INSTRUCTION
Pick up the passage on capital structure and bank performance in Nepal where it stops, and carry it forward.

PASSAGE FOR REVIEW
Profitability is the major reason behind the existence of any business and same thing applies in the banking sector also. Banks are also guided by the profit maximization principle. Banks always look for the ways to increase their financial performance and minimize the risk associated with that increased performance. Hence, for that different activities are taken into consideration. To maximize the performance and minimize the risk a set of activities such as increasing the size or total assets, decreasing loan, increasing deposits, liquidity and capital are taken under their consideration. This study on capital structure and bank performance has been undertaken for Nepalese banks because Nepalese banking sector has gone through broad changes and is emerging as a major sector of the economy. Thus, this study aims to analyze the effect of capital structure and some bank specific variables on performance of Nepalese banks.
The results in the prior studies on capital structure and performance of banks are mixed and unclear. Hence, this study has been conducted to get clear idea of the capital structure and performance of Nepalese commercial banks. For this, the sample of 23commercial banks with data of 6 years from 2009/10 to 2014/15 has been taken. Data has been collected from various secondary sources like annual reports of sample banks and consolidated financial reports prepared by Nepal Rastra Bank. Descriptive statistics, portfolio analysis, correlation analysis, and regressions have been carried out to examine the secondary data.

(Source texts of formatted documents)
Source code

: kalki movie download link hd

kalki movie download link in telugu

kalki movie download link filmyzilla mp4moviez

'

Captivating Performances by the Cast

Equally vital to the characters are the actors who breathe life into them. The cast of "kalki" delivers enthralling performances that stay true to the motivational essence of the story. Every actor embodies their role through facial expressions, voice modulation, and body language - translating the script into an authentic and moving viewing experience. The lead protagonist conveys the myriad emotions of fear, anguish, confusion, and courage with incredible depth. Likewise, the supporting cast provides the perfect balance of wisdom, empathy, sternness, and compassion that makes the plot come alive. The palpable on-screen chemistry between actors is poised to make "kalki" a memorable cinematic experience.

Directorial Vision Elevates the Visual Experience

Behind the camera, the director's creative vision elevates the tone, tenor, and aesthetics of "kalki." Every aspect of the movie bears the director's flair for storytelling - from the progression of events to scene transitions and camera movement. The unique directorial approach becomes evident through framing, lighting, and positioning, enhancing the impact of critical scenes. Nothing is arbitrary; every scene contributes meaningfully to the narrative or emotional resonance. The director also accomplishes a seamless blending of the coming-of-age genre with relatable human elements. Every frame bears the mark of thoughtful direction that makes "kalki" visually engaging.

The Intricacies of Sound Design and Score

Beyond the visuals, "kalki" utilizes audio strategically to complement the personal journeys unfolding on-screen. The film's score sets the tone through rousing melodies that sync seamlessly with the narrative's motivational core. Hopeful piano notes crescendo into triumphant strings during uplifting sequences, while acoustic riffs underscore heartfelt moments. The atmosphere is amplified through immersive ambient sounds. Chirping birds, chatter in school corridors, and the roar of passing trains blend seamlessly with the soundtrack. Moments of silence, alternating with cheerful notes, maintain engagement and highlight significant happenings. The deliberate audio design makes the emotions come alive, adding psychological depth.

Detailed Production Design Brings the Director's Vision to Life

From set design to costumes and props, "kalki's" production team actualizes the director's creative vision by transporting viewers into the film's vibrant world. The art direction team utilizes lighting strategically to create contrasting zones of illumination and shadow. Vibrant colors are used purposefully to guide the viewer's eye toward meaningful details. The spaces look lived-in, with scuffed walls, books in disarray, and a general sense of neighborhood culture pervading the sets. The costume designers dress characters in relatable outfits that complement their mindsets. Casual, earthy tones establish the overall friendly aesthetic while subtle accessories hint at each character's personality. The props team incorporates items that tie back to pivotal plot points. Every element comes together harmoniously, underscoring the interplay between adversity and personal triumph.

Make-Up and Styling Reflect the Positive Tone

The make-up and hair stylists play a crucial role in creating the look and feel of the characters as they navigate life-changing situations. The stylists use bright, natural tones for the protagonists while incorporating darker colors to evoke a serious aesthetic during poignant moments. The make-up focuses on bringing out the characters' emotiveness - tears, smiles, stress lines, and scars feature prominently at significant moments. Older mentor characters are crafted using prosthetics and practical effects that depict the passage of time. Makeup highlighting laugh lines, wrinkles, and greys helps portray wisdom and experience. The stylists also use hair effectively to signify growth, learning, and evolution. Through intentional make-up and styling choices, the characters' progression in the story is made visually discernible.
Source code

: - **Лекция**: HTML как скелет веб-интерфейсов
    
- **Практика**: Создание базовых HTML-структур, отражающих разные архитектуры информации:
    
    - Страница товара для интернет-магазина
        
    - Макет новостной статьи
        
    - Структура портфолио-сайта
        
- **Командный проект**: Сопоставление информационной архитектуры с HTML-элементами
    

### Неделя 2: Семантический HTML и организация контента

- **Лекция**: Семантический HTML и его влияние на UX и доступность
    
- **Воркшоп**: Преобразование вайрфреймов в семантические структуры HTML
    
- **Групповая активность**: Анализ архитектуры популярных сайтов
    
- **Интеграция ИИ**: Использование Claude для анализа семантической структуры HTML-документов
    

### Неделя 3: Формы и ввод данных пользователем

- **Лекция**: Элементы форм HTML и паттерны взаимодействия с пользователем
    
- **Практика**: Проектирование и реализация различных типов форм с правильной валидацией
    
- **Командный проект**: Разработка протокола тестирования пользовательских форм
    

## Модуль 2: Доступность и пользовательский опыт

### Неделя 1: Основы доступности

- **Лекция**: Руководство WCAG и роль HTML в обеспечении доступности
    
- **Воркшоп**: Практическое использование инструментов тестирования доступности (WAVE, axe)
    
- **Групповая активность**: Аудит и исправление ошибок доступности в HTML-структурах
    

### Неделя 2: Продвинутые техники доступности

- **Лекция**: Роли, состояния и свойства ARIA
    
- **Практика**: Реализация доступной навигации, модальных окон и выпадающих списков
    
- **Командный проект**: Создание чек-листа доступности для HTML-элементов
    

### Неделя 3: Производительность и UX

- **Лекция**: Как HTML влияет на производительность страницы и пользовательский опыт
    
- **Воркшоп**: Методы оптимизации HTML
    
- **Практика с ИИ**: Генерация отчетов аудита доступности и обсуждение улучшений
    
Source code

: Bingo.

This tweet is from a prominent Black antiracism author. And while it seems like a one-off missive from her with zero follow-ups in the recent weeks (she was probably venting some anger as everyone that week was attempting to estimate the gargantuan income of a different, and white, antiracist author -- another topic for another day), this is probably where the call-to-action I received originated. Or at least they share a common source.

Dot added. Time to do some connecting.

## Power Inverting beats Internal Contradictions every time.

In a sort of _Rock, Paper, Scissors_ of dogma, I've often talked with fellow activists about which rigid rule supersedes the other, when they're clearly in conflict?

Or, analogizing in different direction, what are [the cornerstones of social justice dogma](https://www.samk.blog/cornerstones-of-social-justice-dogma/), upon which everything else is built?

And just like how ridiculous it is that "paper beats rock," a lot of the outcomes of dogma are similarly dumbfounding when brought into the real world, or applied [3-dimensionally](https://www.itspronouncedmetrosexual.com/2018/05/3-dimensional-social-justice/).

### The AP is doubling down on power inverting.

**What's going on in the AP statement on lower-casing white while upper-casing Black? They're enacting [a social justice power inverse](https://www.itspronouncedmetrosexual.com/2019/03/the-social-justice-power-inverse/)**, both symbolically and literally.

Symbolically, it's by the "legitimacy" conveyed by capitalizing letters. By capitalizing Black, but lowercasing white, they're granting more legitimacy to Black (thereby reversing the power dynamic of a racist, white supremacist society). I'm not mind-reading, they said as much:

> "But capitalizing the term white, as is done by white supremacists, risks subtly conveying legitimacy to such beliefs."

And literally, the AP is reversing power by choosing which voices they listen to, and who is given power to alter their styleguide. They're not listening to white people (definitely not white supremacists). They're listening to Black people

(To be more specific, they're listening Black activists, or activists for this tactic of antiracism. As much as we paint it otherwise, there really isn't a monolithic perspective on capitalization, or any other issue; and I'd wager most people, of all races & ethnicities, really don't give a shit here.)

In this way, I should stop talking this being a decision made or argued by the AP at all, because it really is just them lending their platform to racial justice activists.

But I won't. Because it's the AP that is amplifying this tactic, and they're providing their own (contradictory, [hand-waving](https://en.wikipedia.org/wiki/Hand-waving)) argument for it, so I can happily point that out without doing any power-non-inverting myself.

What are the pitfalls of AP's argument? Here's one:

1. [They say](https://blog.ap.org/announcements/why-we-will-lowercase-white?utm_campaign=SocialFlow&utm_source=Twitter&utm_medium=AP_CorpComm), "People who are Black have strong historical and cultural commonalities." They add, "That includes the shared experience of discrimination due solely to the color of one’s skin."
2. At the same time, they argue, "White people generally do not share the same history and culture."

YOUR RESPONSE
The performance measures like return on assets (ROA), Return on equity (ROE) have been used as the dependent variable. Capital structure variables like total debt to total assets ratio, long term debt to total assets ratio and capital adequacy ratio, debt equity ratio and inflation have been considered as independent variables.
Based on the results, total debt to total assets ratio, capital adequacy ratio and debt equity ratio in Nepal are important capital structure variables.
The study reveals that the capital adequacy ratio is negatively correlated to return on assets and return on equity of private sector banks. It indicates that increase in the capital adequacy ratio leads to decrease in return on assets and return on equity. However, the capital adequacy ratio is positively correlated to return on assets and return on equity of joint venture banks and Nepalese public commercial banks. It indicates that increase in the capital adequacy ratio leads to increase in the return on assets and return on equity.
The results also show that debt equity ratio is negatively correlated to return on assets and return on equity of public sector banks indicating that increase in the debt equity ratio leads to decrease in the ROA and ROE.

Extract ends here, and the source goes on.